Sabtu, 14 Mei 2016

Contoh Cerpen Persahabatan

Kerikil Persahabatan
Oleh Rizki Hakam Kurniadin


          Terdengar suara kepakan sayap ratusan burung di langit. Naluri membawa mereka pulang. Langit mulai berubah oranye. Kini sudah waktunya Sang Surya pulang digantikan Dewi Luna dan gemerlapnya pelita langit. Di ujung hari itu, terlihat seorang anak duduk di ayunan. Ialah Devi, siswa kelas 7 sekolah menegah pertama.

          Hening kala itu. Angin malam menusuk tubuhnya yang terbungkus kaos putih tipis. Ayunan itu bergerak perlahan mengikuti tolakan kakinya. Ia lalu memandang ke langit sore yang dipenuhi burung bertebangan. Dua hari yang lalu, ia mengalami peristiwa yang tidak bisa ia lupakan, peristiwa yang menyangkut Erin, sahabatnya.

           Erin adalah sahabat Devi semenjak ia duduk di bangku taman kanak-kanak. Ia mengalami patah tulang di bagian kaki kirinya akibat kecelakaan yang tidak disengaja oleh sahabatanya sedniri. Rasa bersalah menghantui diri Devi. Ia tidak tahu apa yang harus ia perbuat sekarang. Devi ibarat orang yang tersesat di tengah hutan tanpa penunjuk arah. Sudah cukup ia kehilangan banyak teman, ia tidak mau kehilangan sahabatnya juga.

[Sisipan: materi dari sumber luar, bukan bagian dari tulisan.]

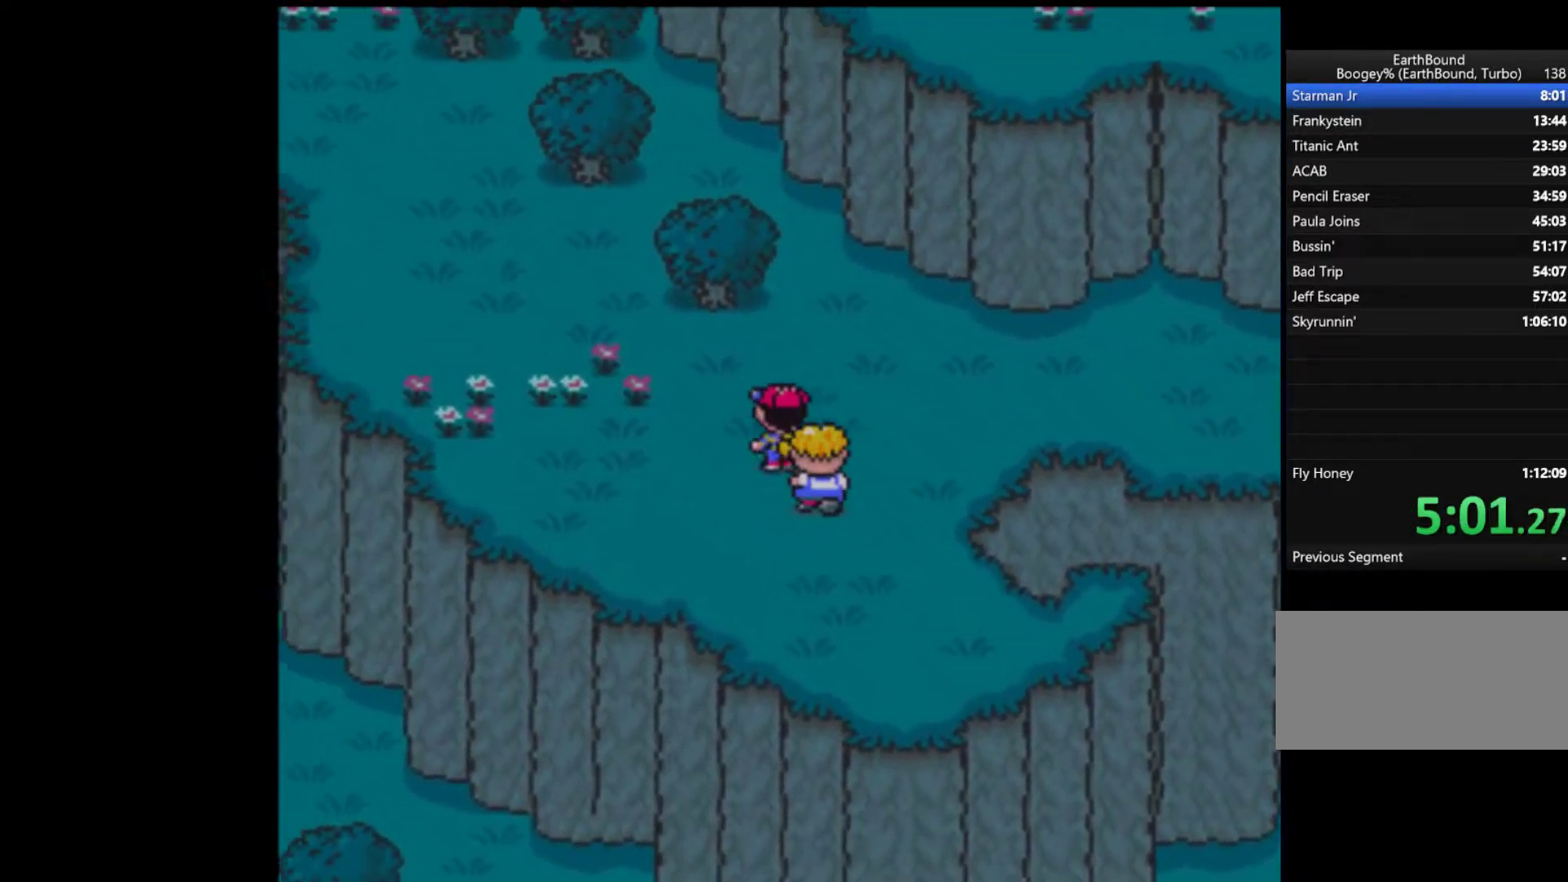
{"buttons": ["DPAD_UP", "DPAD_LEFT"], "events": []}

          Pagi itu, Devi dan Erin berangkat sekolah bersama-sama. Seperti biasa, mereka mengenakan sepeda untuk sampai ke sekolah. Gurauan mereka berdua terdengar renyah sekali, melukiskan betapa indahnya persahabatan. Tapi, kehangatan tadi berubah saat Valina menghampiri mereka berdua.
“Dasar anak cupu! Minggir sanah, aku mau lewat!” kata Valina menghina Erin dengan predikat ‘cupu’.
“Valina! Kalau kamu mau lewat, lewat aja! Nggak usah ngejek gitu ke Erin, bisa gak sih?!” ucap Devi emosi membela Erin.
“Udah Vi! Kamu kan tahu sikapnya Valina gimana? Udah gak usah ditanggapin! Lebih baik kita masuk kelas aja, yuk!” ajak Erin.
“Awas kamu nanti!” ancam Devi terhadap Valina.
          Tanpa respon apapun, Valina berlalu dengan sikapnya yang cuek. Valina adalah teman sekelas Erin dan Devi. Semenjak Erin selalu mendapat peringkat 1, Valina mulai memendam rasa iri yang berlebihan sehingga ia tidak dapat menahanya dan melampiaskanya pada Erin melalui kelakuan buruknya setiap hari.
“Anak-anak, hari ini iuran kelas. Setelah itu, dikumpulkan di meja saya maksimal saat istirahat kedua. Oh iya, Erin, karena kamu bendahara, saya minta kamu yang menarik dan mengumpulkan uangnya ke meja saya.” Perintah bu Veve.
          Erin mengangguk dan mulai menarik uang iuran kas kelas satu persatu teman sekelasnya.
          Pada saat jam istirahat, Hendri hendak memasuki kelas setelah jajan di kantin. Hendri adalah teman sekelas Erin dan Devi. Hendri memakai kacamata minus 4,5 dengan bingkai bulat yang berwarna hitam. Hendri bertubuh kurus. Rambutnya disisir ke kanan dan kiri, rapih sekali. Ia memakai celana sampai pusar. Alhasil, penampilannya begitu konyol atau bisa juga disebut ‘cupu’. Namun, dengan penampilanya yang begitu, ia selalu masuk dalam 5 besar peringkat sekolah.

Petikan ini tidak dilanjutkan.